Who is Mihriay?

Mihriay Erkin was born on February 23, 1990 in Tokkuzak Bazaar, Konisheher County, Kashgar, East Turkistan (also known as Xinjiang) in an intellectual family. From September 2007 to July 2009, she studied at the Beijing University of Posts and Telecommunications Minority Preparatory Program, China. From September 2009 to July 2013, she studied botanical biotechnology at Shanghai Jiao Tong University, China and won the Guanghua Academic Award during her studies. From 2014 to 2017, she studied for a Master’s degree in Plant Biotechnology at the University of Tokyo in Japan and received a Master’s degree. From 2018 to 2019, worked at Nara Institute of Science and Technology.

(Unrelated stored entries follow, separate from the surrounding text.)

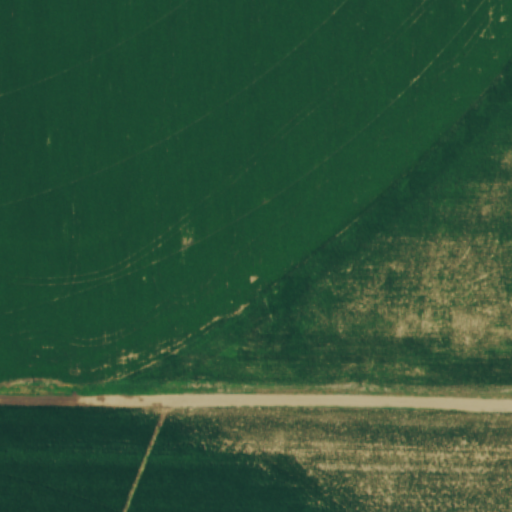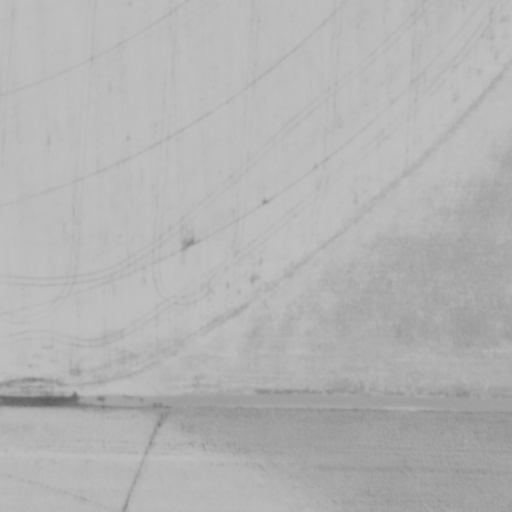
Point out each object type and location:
crop: (256, 249)
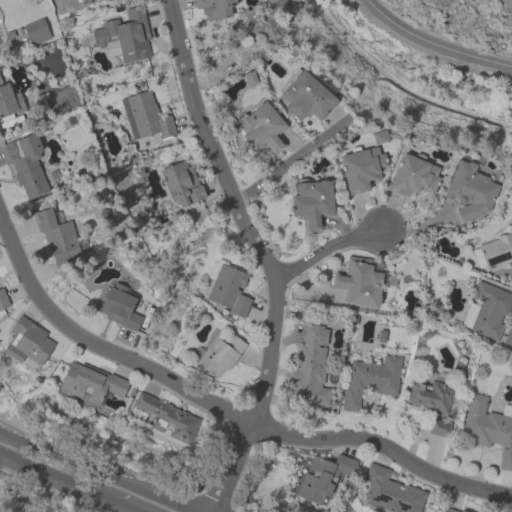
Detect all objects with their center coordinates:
building: (213, 7)
building: (214, 9)
building: (33, 30)
building: (36, 32)
building: (124, 35)
building: (126, 36)
road: (434, 43)
building: (0, 46)
building: (303, 96)
building: (6, 98)
building: (305, 99)
building: (10, 100)
building: (145, 116)
building: (146, 117)
building: (260, 128)
building: (261, 130)
road: (289, 161)
building: (26, 164)
building: (360, 167)
building: (28, 168)
building: (360, 170)
building: (412, 175)
building: (415, 177)
building: (180, 183)
building: (182, 184)
building: (469, 190)
building: (471, 191)
building: (311, 201)
building: (312, 203)
road: (417, 226)
building: (56, 236)
building: (58, 239)
road: (326, 247)
building: (493, 251)
building: (494, 251)
road: (262, 253)
building: (358, 281)
building: (511, 281)
building: (360, 283)
building: (228, 290)
building: (229, 291)
building: (3, 297)
building: (3, 299)
building: (118, 306)
building: (119, 307)
building: (486, 309)
building: (487, 311)
building: (508, 337)
building: (508, 339)
building: (26, 341)
building: (29, 344)
building: (219, 353)
building: (220, 356)
building: (310, 367)
building: (311, 367)
building: (370, 379)
building: (371, 380)
building: (90, 383)
building: (91, 383)
building: (428, 393)
building: (429, 396)
road: (222, 407)
building: (167, 417)
building: (167, 422)
building: (438, 427)
building: (487, 428)
building: (488, 429)
building: (437, 430)
road: (97, 471)
building: (323, 476)
building: (322, 478)
road: (70, 482)
building: (391, 491)
building: (390, 493)
building: (446, 509)
building: (443, 511)
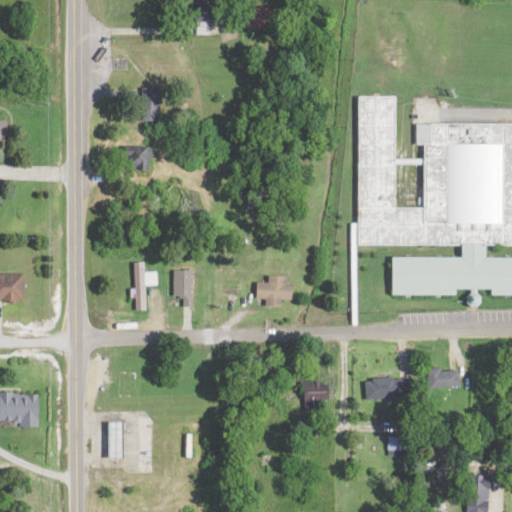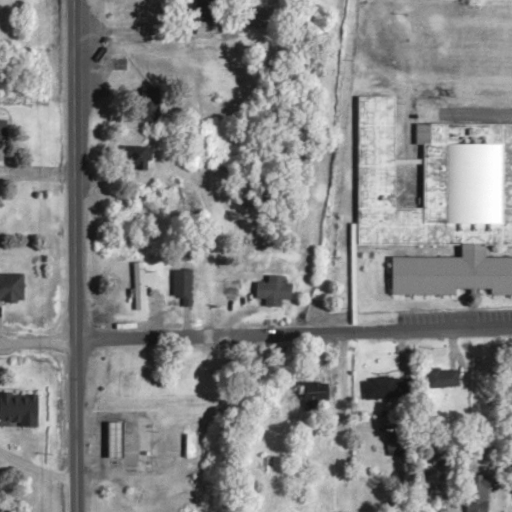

She was forced to return to China on June 18, 2019, and was detained at the end of February 2020, and her body was handed over to his family on December 20 of that year.

Mihriay was actively involved in various social, scientific, and cultural activities in Japan. In September 2016, children from the original Misato Uyghur Language School in Misato city, Japan, spent two hours teaching the Uyghur language in their native language, which led to the improvement of mother tongue education in Japan. March 2019, in his testimony on March 17, he testified about his abducted father, aunt, nephew, and 16 students.

Mihriay Erkin volunteered to translate into English Uyghur testimonies and letters from her homeland that were circulated on social networking sites from May 2018 to April 2019 and collected by her uncle, Abduwali Ayup. She advised on the compilation of materials on learning the mother tongue of Uyghur children in exile.

Mihriay Erkin taught a mother tongue course in Kashgar on July 15, 2011, and has worked on it every summer holiday until 2013. After Abduwali Ayup’s arrest, she continued to teach mother tongue in Kashgar until she left for Japan.